Monday, Dec. 28, 1970

Oiling the Machinery

Piccadilly Circus once again gave forth its familiar neon glow. Parliament put away its candles and kerosene lanterns. Elevators could be counted on to go up and down. Unheated flats grew warm, and unlit streets became bright. The blackouts (TIME, Dec. 21) that for nearly a week had affected as much as one-quarter of Britain at any given moment were finally over.

Capitulating to growing public anger and to popular support for the Conservative government's hard-line stand against inflationary wage increases, the 125,000 Electrical Trades Union (E.T.U.) workers abandoned their crippling power slowdown. While the E.T.U. power men did not give up their demands (a $13.92 increase over current average weekly earnings of $57.60), they submitted to adjudication of their wage claims by a Special Court of Inquiry charged with formally taking the national interest into account.

Alien Provisions. Whether the E.T.U.'s capitulation proves to be a lasting victory for Tory Prime Minister Edward Heath depends on whether or not the Court of Inquiry rules in favor of the Electricity Council, which had offered the workers only $4.80 more a week. Nonetheless, Heath's success in preserving his hard line has for the moment given pause to imminent inflationary wage claims by other nationalized public workers, including employees of Britain's railway, post office and waterworks. It has also increased his personal popularity. A Gallup poll taken during the E.T.U. slowdown indicated that 45% of the populace approved of Heath's performance as Prime Minister, while 42% were dissatisfied--a dramatic reversal of the 39% v. 45% showing last month.

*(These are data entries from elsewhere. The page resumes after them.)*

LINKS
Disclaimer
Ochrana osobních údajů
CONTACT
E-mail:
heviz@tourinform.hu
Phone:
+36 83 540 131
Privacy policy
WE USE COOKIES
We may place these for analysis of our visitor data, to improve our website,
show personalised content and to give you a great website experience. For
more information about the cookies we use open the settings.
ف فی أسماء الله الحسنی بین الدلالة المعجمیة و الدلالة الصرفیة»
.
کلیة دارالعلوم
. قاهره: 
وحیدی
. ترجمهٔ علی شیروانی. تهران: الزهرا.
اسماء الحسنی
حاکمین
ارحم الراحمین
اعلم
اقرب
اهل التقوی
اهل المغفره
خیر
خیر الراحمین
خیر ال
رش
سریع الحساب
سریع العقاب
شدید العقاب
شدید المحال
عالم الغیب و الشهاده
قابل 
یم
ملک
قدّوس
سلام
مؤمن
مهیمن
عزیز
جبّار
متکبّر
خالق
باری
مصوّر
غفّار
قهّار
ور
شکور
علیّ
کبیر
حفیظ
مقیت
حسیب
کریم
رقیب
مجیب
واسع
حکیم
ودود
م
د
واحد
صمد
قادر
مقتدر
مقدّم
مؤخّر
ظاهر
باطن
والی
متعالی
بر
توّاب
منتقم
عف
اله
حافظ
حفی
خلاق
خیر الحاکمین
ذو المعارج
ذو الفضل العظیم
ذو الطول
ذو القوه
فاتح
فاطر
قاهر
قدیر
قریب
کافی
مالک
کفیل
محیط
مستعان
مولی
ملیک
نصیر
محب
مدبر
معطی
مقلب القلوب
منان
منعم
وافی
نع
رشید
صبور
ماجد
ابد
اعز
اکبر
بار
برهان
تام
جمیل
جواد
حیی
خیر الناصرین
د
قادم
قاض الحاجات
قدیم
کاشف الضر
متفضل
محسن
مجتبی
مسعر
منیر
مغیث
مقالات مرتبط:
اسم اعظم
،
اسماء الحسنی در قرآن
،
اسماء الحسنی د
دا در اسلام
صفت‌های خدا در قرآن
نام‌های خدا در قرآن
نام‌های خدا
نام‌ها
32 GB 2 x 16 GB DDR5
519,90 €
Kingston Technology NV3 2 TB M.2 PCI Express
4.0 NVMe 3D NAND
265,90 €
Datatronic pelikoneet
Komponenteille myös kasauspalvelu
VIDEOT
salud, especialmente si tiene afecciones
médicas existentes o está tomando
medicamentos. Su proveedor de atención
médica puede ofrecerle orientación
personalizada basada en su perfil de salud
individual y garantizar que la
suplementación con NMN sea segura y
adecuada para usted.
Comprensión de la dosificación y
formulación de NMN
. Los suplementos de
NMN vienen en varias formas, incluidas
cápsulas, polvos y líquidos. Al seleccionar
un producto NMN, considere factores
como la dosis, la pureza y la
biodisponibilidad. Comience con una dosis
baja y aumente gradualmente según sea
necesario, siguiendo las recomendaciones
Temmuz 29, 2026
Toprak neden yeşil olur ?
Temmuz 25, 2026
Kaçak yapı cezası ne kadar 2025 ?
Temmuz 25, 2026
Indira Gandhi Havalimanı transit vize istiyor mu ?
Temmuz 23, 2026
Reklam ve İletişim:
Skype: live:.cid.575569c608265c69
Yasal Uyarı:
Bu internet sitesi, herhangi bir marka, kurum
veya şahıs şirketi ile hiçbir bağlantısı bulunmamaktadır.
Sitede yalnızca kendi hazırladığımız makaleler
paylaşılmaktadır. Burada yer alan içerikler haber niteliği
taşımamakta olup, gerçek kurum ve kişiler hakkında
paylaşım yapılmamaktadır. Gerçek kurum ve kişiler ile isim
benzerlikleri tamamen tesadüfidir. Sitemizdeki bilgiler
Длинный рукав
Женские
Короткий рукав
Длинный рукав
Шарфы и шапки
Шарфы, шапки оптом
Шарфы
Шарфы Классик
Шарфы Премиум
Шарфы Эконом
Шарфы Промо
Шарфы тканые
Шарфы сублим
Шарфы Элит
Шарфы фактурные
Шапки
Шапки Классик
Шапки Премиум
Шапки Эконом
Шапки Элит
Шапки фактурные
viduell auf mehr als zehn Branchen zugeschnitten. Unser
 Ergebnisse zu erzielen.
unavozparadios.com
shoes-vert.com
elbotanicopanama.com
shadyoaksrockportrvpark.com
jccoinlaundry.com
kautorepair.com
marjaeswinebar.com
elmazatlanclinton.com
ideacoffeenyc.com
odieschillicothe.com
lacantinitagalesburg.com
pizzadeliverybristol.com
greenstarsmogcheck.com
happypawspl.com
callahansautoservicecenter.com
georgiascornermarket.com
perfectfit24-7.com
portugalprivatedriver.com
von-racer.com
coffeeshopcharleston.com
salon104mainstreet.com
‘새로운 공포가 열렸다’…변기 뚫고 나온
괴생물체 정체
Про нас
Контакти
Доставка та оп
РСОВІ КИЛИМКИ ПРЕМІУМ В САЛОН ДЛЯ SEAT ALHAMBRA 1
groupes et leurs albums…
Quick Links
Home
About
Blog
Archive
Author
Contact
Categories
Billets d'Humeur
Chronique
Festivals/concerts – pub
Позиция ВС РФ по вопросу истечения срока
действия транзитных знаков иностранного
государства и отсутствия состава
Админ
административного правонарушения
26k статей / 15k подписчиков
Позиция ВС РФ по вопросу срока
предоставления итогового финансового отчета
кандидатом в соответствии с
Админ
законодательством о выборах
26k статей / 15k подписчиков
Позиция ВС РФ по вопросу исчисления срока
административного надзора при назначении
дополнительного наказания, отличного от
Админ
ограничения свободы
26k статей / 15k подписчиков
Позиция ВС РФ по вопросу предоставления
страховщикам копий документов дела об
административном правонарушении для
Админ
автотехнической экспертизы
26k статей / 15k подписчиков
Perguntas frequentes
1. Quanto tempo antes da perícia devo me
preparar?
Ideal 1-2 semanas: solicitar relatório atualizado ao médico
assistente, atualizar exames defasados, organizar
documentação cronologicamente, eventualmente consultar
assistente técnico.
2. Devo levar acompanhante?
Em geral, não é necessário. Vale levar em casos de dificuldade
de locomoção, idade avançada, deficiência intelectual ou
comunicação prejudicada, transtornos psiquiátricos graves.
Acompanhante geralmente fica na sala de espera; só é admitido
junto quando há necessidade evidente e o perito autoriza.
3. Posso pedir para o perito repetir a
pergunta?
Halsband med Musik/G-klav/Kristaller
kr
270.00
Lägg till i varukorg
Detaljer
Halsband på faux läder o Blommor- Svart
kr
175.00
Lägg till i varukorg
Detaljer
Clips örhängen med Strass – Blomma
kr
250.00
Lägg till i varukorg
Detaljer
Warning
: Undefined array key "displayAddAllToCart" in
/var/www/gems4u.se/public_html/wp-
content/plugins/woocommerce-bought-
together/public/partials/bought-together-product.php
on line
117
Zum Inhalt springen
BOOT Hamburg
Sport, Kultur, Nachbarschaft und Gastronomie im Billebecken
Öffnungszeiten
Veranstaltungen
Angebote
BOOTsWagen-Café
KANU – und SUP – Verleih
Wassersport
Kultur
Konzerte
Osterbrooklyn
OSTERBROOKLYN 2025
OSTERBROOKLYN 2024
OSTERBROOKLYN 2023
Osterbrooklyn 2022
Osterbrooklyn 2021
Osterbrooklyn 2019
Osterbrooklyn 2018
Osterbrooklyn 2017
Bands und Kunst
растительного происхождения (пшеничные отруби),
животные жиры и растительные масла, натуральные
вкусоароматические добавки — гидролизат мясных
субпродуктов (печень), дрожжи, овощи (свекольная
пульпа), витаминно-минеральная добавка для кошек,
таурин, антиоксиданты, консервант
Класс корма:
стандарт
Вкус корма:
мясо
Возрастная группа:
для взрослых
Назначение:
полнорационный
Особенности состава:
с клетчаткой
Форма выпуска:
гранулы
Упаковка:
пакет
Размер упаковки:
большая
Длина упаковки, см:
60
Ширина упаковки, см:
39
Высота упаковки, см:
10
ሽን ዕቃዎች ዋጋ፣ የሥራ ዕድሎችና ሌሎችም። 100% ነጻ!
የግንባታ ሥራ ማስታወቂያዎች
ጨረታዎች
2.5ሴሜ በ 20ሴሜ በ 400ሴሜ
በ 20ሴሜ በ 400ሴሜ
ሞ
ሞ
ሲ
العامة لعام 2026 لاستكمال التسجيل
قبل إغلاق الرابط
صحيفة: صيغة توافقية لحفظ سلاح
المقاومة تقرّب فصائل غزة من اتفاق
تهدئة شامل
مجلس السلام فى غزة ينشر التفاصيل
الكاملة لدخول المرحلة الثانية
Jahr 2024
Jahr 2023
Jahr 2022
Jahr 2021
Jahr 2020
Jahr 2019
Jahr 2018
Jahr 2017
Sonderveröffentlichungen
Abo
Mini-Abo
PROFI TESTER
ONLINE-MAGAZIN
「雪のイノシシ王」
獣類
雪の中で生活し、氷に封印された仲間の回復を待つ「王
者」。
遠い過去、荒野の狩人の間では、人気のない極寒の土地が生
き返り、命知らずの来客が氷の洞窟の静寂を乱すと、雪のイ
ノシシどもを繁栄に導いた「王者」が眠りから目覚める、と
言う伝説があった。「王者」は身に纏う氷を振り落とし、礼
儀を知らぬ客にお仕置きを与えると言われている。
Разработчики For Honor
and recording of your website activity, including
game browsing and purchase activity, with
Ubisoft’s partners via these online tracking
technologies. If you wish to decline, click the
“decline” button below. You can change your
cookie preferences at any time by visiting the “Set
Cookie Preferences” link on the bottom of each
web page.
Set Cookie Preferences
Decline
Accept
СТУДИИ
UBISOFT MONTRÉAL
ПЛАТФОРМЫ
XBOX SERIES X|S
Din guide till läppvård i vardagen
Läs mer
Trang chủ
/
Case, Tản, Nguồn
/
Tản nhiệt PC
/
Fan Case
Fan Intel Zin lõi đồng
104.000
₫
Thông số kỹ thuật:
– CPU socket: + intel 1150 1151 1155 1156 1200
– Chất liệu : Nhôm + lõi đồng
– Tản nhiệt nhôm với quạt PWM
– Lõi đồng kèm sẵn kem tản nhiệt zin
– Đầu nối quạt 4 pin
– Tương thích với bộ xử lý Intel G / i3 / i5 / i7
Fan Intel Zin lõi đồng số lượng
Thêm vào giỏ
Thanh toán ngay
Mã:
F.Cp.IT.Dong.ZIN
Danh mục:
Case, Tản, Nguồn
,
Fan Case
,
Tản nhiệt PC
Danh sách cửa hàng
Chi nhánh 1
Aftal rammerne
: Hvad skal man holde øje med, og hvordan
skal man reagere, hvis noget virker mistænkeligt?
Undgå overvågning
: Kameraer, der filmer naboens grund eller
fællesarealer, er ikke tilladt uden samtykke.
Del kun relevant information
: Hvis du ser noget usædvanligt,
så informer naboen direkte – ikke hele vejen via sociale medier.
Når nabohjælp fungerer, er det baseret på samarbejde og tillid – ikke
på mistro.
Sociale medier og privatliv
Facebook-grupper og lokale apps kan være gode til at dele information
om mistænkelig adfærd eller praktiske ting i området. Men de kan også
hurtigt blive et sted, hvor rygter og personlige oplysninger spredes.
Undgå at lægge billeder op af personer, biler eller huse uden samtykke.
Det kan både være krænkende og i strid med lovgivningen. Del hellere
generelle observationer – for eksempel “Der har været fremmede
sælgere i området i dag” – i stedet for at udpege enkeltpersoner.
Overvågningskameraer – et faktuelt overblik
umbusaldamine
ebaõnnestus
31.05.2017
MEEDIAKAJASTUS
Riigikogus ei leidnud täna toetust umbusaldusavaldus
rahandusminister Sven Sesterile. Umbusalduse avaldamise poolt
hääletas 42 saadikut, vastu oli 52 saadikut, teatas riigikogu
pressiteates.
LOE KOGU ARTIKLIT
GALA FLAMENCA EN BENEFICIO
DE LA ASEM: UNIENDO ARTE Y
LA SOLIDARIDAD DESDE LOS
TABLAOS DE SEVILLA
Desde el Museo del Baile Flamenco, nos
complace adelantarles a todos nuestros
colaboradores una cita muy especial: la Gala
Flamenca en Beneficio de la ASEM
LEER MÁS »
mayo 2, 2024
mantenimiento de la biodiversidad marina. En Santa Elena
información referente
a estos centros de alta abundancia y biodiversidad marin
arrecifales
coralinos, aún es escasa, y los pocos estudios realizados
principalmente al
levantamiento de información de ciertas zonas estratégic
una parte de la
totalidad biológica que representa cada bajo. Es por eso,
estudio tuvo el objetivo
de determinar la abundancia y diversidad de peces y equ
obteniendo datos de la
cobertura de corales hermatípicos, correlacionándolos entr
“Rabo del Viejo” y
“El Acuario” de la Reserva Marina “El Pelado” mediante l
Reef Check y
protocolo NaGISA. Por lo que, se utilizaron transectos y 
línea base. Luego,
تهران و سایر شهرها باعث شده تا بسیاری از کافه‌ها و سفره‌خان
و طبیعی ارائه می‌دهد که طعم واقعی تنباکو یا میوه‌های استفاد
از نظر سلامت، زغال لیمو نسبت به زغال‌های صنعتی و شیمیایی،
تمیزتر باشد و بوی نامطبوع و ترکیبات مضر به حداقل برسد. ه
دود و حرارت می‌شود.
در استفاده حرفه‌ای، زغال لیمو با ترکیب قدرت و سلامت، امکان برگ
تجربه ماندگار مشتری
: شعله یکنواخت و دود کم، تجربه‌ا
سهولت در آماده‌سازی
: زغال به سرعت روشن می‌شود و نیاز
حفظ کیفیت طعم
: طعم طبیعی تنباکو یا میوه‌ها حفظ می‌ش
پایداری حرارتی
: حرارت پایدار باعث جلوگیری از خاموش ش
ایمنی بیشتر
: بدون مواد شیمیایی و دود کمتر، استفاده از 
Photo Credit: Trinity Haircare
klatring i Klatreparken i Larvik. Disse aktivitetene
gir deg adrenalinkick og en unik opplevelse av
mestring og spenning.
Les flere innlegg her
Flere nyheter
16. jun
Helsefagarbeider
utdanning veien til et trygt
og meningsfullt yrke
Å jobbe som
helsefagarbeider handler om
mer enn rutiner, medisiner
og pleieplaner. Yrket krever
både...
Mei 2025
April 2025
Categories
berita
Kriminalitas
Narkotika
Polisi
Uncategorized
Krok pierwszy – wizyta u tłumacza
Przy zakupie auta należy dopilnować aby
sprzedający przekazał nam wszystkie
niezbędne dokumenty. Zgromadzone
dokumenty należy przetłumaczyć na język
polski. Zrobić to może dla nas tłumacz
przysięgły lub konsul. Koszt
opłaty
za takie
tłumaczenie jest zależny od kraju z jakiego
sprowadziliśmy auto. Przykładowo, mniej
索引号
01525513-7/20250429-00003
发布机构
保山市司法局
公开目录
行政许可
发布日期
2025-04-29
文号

Heath's image as a tough-minded inflation fighter was also improved last week when Parliament approved in principle his government's Industrial Relations Bill. The bill would make labor contracts legally binding, with damage payments levied against unions that violate its terms. It would also introduce secret strike ballots and 60-day cooling-off periods for proposed strikes that threaten national health, safety or the economy.

The Labor Party, led by former Prime Minister Harold Wilson, angrily denounced the bill and compared it to America's Taft-Hartley Act. Said Wilson in a speech to Parliament: "We do not believe that we have anything very much to learn from the U.S. in industrial relations matters. Yet we are being asked to vote for a bill which almost exclusively conveys into our law irrelevant and alien provisions from the United States." Nevertheless, the bill was approved by a 44-vote margin--14 more than the Tory majority.

After overseeing approval of his labor measure, Heath flew to Canada for a meeting with Prime Minister Trudeau, followed by a two-day visit with President Nixon. In Washington, Heath and Nixon discussed foreign policy and economic problems. Heath stressed that Britain's role in Europe, through its proposed entry into the Common Market, could only benefit what he called the "natural relationship" between the U.S. and Britain, as well as "the Atlantic Alliance and the whole Free World." He indicated concern with Congress's inclination toward protectionist trade policies that could cut by 20% Britain's annual $2.2 billion in exports to the U.S. The two heads of government also issued a joint statement calling for the resumption of the Jarring Arab-Israeli talks. And they conferred about this week's U.S. decision to establish a small air-naval-and-communications base on the British-held atoll of Diego Garcia to help offset the Soviet Union's growing naval presence in the Indian Ocean.

The amicable talks apparently ended a period of relations between Washington and London that Heath himself had described as being bogged down with "rusted machinery." All in all, the Prime Minister seemed to have successfully oiled machinery on both sides of the Atlantic.